To investigate, I visited Wild Detectives on a beautiful Thursday afternoon. I sat at the bar. It was quiet, peaceful. I counted seven people total: three on laptops, one student with a textbook, a couple sitting on the padded bench near the front windows, and me. When I turned around again, there was another person on his laptop. Where did he come from? I swiveled a bit more to see if I had missed anyone hiding in the corner with a laptop. It was as if they just materialized out of thin air. I turned back to read my book. A third newly formed person approached the bar. He asked the woman behind the bar, “Hey, what’s the Wi-Fi password?” Out comes his laptop too.
At a certain point, the number of laptops made Wild Detectives look more like a co-working space than a bookstore. It wasn’t unpleasant, but it wasn’t inspiring either.

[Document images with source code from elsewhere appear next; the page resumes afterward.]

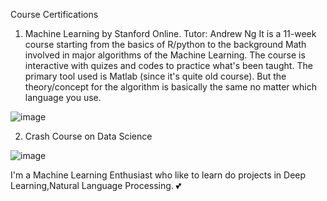 Course Certifications 
 
 
  1. Machine Learning by Stanford Online.
 Tutor: Andrew Ng
It is a 11-week course starting from the basics of R/python to the background Math involved in major algorithms of the Machine Learning. The course is interactive with quizes and codes to practice what's been taught. The primary tool used is Matlab (since it's quite old course). But the theory/concept for the algorithm is basically the same no matter which language you use. 

![image](https://user-images.githubusercontent.com/71135324/112575719-e1951280-8e16-11eb-8b55-1c6495b8b126.png)

 2. Crash Course on Data Science


![image](https://user-images.githubusercontent.com/71135324/112575782-04bfc200-8e17-11eb-8018-60bdfbe31701.png)


I'm a Machine Learning Enthusiast who like to learn do projects in Deep Learning,Natural Language Processing. 💕
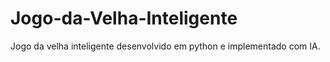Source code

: # Jogo-da-Velha-Inteligente
Jogo da velha inteligente desenvolvido em python e implementado com IA. 
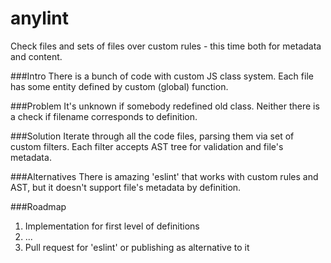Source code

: anylint
=======

Check files and sets of files over custom rules - this time both for metadata and content.

###Intro
There is a bunch of code with custom JS class system.
Each file has some entity defined by custom (global) function.

###Problem
It's unknown if somebody redefined old class. Neither there is a check if filename corresponds to definition.

###Solution
Iterate through all the code files, parsing them via set of custom filters.
Each filter accepts AST tree for validation and file's metadata.

###Alternatives
There is amazing 'eslint' that works with custom rules and AST, but it doesn't support file's metadata by definition.

###Roadmap
1. Implementation for first level of definitions
2. ...
3. Pull request for 'eslint' or publishing as alternative to it

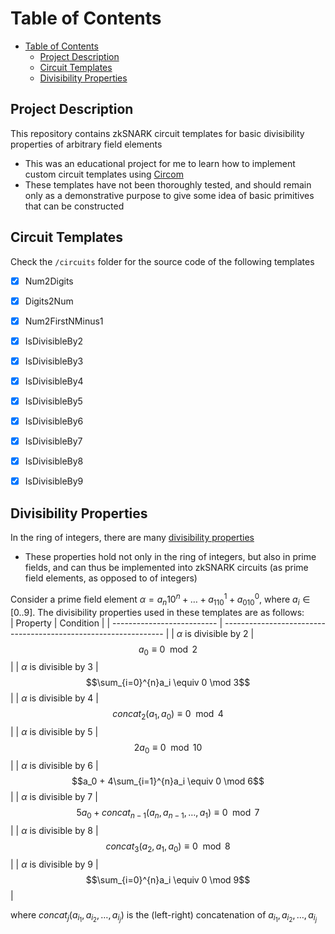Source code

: # Table of Contents
- [Table of Contents](#table-of-contents)
  - [Project Description](#project-description)
  - [Circuit Templates](#circuit-templates)
  - [Divisibility Properties](#divisibility-properties)


## Project Description
This repository contains zkSNARK circuit templates for basic divisibility properties of arbitrary field elements
* This was an educational project for me to learn how to implement custom circuit templates using [Circom](https://github.com/iden3/circom)
* These templates have not been thoroughly tested, and should remain only as a demonstrative purpose to give some idea of basic primitives that can be constructed 


## Circuit Templates

Check the `/circuits` folder for the source code of the following templates

- [x] Num2Digits
- [x] Digits2Num
- [x] Num2FirstNMinus1
- [x] IsDivisibleBy2 
- [x] IsDivisibleBy3
- [x] IsDivisibleBy4
- [x] IsDivisibleBy5
- [x] IsDivisibleBy6
- [x] IsDivisibleBy7
- [x] IsDivisibleBy8
- [x] IsDivisibleBy9


## Divisibility Properties
In the ring of integers, there are many [divisibility properties](https://en.wikipedia.org/wiki/Divisibility_rule#Divisibility_rules_for_numbers_1%E2%80%9330)
* These properties hold not only in the ring of integers, but also in prime fields, and can thus be implemented into zkSNARK circuits (as prime field elements, as opposed to of integers)

Consider a prime field element $\alpha = a_n10^n + \dots + a_110^1 + a_010^0$, where $a_i\in[0..9]$. The divisibility properties used in these templates are as follows:  
| Property                   | Condition                                                       |
| -------------------------- | --------------------------------------------------------------- |
| $\alpha$ is divisible by 2 | $$a_0 \equiv 0 \mod 2$$                                         |
| $\alpha$ is divisible by 3 | $$\sum_{i=0}^{n}a_i \equiv 0 \mod 3$$                           |
| $\alpha$ is divisible by 4 | $$concat_2(a_1, a_0) \equiv 0 \mod 4$$                                    |
| $\alpha$ is divisible by 5 | $$2a_0 \equiv 0 \mod 10$$                                   |
| $\alpha$ is divisible by 6 | $$a_0 + 4\sum_{i=1}^{n}a_i \equiv 0 \mod 6$$                      |
| $\alpha$ is divisible by 7 | $$5a_0 + concat_{n-1}(a_n, a_{n-1}, \dots , a_{1}) \equiv 0 \mod 7$$ |
| $\alpha$ is divisible by 8 | $$concat_3(a_2, a_1, a_0) \equiv 0 \mod 8$$                             |
| $\alpha$ is divisible by 9 | $$\sum_{i=0}^{n}a_i \equiv 0 \mod 9$$                             |

where $concat_j(a_{i_1}, a_{i_2}, \dots , a_{i_j})$ is the (left-right) concatenation of $a_{i_1}, a_{i_2}, \dots, a_{i_j}$
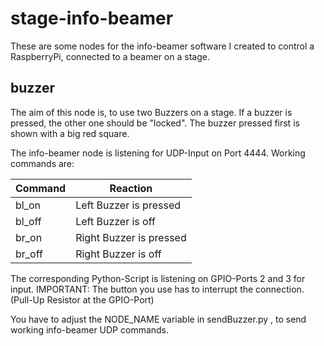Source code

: # stage-info-beamer
These are some nodes for the info-beamer software I created
to control a RaspberryPi, connected to a beamer on a stage.


buzzer
------
The aim of this node is, to use two Buzzers on a stage. If a buzzer is pressed, the other one should be "locked". The buzzer pressed first is shown with a big red square. 

The info-beamer node is listening for UDP-Input on Port 4444. Working commands are:

Command | Reaction
--- | ---
bl_on | Left Buzzer is pressed
bl_off | Left Buzzer is off
br_on | Right Buzzer is pressed
br_off | Right Buzzer is off

The corresponding Python-Script is listening on GPIO-Ports 2 and 3 for input.
IMPORTANT: The button you use has to interrupt the connection. (Pull-Up Resistor at the GPIO-Port)

You have to adjust the NODE_NAME variable in sendBuzzer.py , to send working info-beamer UDP commands.

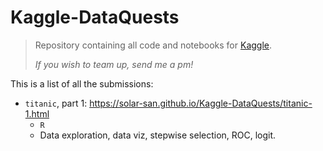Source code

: # Kaggle-DataQuests

> Repository containing all code and notebooks for [Kaggle](https://www.kaggle.com).
>
> _If you wish to team up, send me a pm!_

This is a list of all the submissions:

- `titanic`, part 1: https://solar-san.github.io/Kaggle-DataQuests/titanic-1.html
  - `R`
  - Data exploration, data viz, stepwise selection, ROC, logit.  
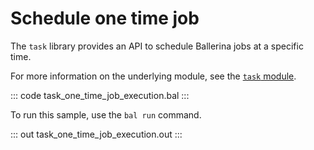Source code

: # Schedule one time job

The `task` library provides an API to schedule Ballerina jobs at a specific time.

For more information on the underlying module, see the [`task` module](https://lib.ballerina.io/ballerina/task/latest/).

::: code task_one_time_job_execution.bal :::

To run this sample, use the `bal run` command.

::: out task_one_time_job_execution.out :::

I returned on Saturday, same time as before, to a Wild Detectives without Wi-Fi. The place was slightly more crowded. A relaxed vibe still pervaded, but it was more social. It wasn't just about the weekend. This Wild Detectives felt different than on previous weekends, back when the Wi-Fi ruled. A guy worked on a crossword puzzle. Friends sat in pairs drinking coffee and talking. More people were browsing the books. A couple sat across from each other at a small table, each reading a book. Two guys flipped through the record bin. One woman was breastfeeding her child.

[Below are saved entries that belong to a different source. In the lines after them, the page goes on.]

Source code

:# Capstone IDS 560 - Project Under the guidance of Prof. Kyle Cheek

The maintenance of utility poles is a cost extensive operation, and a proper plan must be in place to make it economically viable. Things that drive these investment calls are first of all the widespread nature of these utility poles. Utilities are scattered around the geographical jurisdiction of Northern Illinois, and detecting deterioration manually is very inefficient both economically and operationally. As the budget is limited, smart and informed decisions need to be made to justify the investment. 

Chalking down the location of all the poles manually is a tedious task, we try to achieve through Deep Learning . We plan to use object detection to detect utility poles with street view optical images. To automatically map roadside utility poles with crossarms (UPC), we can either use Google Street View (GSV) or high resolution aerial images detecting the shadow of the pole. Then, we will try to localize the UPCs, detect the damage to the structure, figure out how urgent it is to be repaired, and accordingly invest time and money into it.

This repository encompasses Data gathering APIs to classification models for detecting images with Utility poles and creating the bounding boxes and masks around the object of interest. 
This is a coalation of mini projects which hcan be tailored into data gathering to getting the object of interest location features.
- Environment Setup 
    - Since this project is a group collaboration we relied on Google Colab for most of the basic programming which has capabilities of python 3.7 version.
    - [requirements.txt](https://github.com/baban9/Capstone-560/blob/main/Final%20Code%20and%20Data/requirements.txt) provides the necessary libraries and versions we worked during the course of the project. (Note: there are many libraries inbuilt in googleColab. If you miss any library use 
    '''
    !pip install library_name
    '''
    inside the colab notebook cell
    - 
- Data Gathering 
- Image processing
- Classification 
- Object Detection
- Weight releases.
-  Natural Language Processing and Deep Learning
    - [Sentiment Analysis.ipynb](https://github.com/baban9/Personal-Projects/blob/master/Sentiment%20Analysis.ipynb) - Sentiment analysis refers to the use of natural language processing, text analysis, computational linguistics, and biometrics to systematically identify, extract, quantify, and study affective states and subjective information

Then, there was an eruption of visitors. Five people entered the bookstore, chattering and walking straight toward the books on the display table. One couple shared a laptop, but appeared uninterested in it, opting instead to talk with each other. By the time I finished my latte, the population swelled, a wonderful Wi-Fi-less enclave. Maybe I’m getting greedy, but I want more of this.

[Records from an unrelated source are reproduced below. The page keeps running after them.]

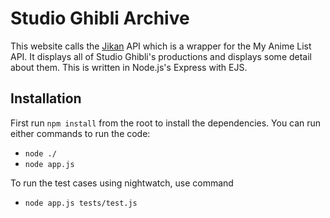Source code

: # Studio Ghibli Archive
This website calls the [Jikan](https://jikan.docs.apiary.io/#) API which is a wrapper for the My Anime List API.
It displays all of Studio Ghibli's productions and displays some detail about them.
This is written in Node.js's Express with EJS. 

## Installation
First run `npm install` from the root to install the dependencies.
You can run either commands to run the code:
- `node ./`
- `node app.js`

To run the test cases using nightwatch, use command
- `node app.js tests/test.js`
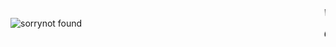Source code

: <!DOCTYPE html>
<html lang="en">
<head>
  <meta charset="UTF-8">
  <meta name="viewport" content="width=device-width, initial-scale=1.0">
  <link rel="stylesheet" href="simpl.css">
  <title>Document</title>
</head>
<body>
  <div class="arjun"> <b><em><marquee>Welcome to Arjun Arena</marquee></em></b></div>
 <div class="img"> <img src="arjun.jpg" alt="sorrynot found"></div>
 <div class="lefti"><b><em><Marquee left>Can i walk outside?.</Marquee></em></b></div>
 <script >alert("hello")</script>
</body>
</html>
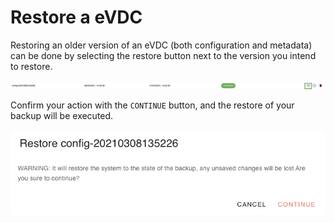 # Restore a eVDC

Restoring an older version of an eVDC (both configuration and metadata) can be done by selecting the restore button next to the version you intend to restore. 

![](img/evdc_restore.png)

Confirm your action with the `CONTINUE` button, and the restore of your backup will be executed. 

![](img/evdc_restore_detail.png)

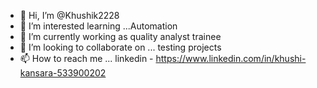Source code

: - 👋 Hi, I’m @Khushik2228
- 👀 I’m interested learning  ...Automation
- 🌱 I’m currently working as quality analyst trainee
- 💞️ I’m looking to collaborate on ... testing projects
- 📫 How to reach me ... linkedin - https://www.linkedin.com/in/khushi-kansara-533900202

<!---
Khushik2228/Khushik2228 is a ✨ special ✨ repository because its `README.md` (this file) appears on your GitHub profile.
You can click the Preview link to take a look at your changes.
--->
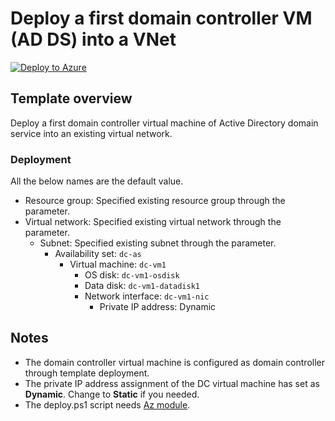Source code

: # Deploy a first domain controller VM (AD DS) into a VNet

[![Deploy to Azure](https://aka.ms/deploytoazurebutton)](https://portal.azure.com/#blade/Microsoft_Azure_CreateUIDef/CustomDeploymentBlade/uri/https%3A%2F%2Fraw.githubusercontent.com%2Ftksh164%2Fazure-demo-scripts-templates%2Fmaster%2Farm-templates%2Fadds-first-dc-vm%2Ftemplate.json/uiFormDefinitionUri/https%3A%2F%2Fraw.githubusercontent.com%2Ftksh164%2Fazure-demo-scripts-templates%2Fmaster%2Farm-templates%2Fadds-first-dc-vm%2Fuiform.json)

## Template overview

Deploy a first domain controller virtual machine of Active Directory domain service into an existing virtual network.

### Deployment

All the below names are the default value.

- Resource group: Specified existing resource group through the parameter.
- Virtual network: Specified existing virtual network through the parameter.
    - Subnet: Specified existing subnet through the parameter.
        - Availability set: `dc-as`
            - Virtual machine: `dc-vm1`
                - OS disk: `dc-vm1-osdisk`
                - Data disk: `dc-vm1-datadisk1`
                - Network interface: `dc-vm1-nic`
                    - Private IP address: Dynamic

## Notes

- The domain controller virtual machine is configured as domain controller through template deployment.
- The private IP address assignment of the DC virtual machine has set as **Dynamic**. Change to **Static** if you needed.
- The deploy.ps1 script needs [Az module](https://www.powershellgallery.com/packages/Az/).
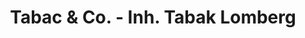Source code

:---
title: "Tabac & Co. - Inh. Tabak Lomberg"
url: /luedenscheid/tabac-und-co-inh-tabak-lomberg/
shop: Kiosk
---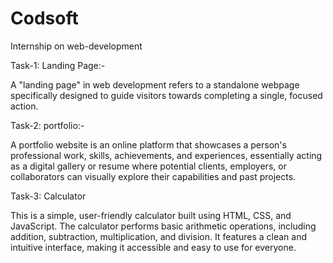 # Codsoft
Internship on web-development 

Task-1: Landing Page:-

A "landing page" in web development refers to a standalone webpage specifically designed to guide visitors towards completing a single, 
focused action.

Task-2:  portfolio:-

A portfolio website is an online platform that showcases a person's professional work, skills, achievements, and experiences, essentially acting as a digital gallery or resume where potential clients, employers, or collaborators can visually explore their capabilities and past projects. 

Task-3: Calculator

This is a simple, user-friendly calculator built using HTML, CSS, and JavaScript. The calculator performs basic arithmetic operations, including addition, subtraction, multiplication, and division. It features a clean and intuitive interface, making it accessible and easy to use for everyone.
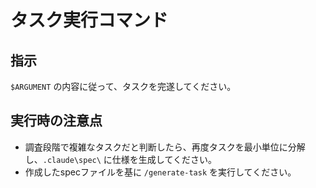 # タスク実行コマンド

## 指示
`$ARGUMENT` の内容に従って、タスクを完遂してください。

## 実行時の注意点
- 調査段階で複雑なタスクだと判断したら、再度タスクを最小単位に分解し、`.claude\spec\` に仕様を生成してください。
- 作成したspecファイルを基に `/generate-task` を実行してください。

One woman asked Hipster Jesus (not his actual name but you’ll know him when you see him) about the Wi-Fi. He muttered a response. She returned to her table and lamented to her friend, “I don’t know what to do.”
Set the laptop aside. Surrender your tablet. Pocket the smartphone. For just an hour, maybe two, you don’t need it. You have friends and books, a light menu and heavy drinks. I even advocate staring blankly at a wall for a few minutes. Believe me, the experience is about the same as scrolling through social media. Take a deep breath and enjoy your weekend. Make it last longer by slowing down.
That’s the point, isn’t it? We’re continually trying to optimize our time and remain in a perpetual state of engagement. We’re checking our phone and then checking it again two seconds later. We don’t want to miss anything or be missed by anyone. It’s exhausting. For once, take the Wi-Fi away from me.
Dallas needs an offline, unplugged public house, a salon, and a home base for the literati, a place like Wild Detectives, where the community centers around book signings, poetry readings and backyard Shakespearean performances. None of this requires Wi-Fi, and we are better off for it.
If you need Wi-Fi and a place to work, co-working options exist throughout Dallas. These places cost about the same as a daylong coffee binge. Instead, other bookstores and meeting places should follow the lead of Wild Detectives. When owners decide they don’t have to provide a connection to the Internet, patrons can begin connecting with the simple pleasure of good books, crossword puzzles or perfect gin and tonics served by Hipster Jesus.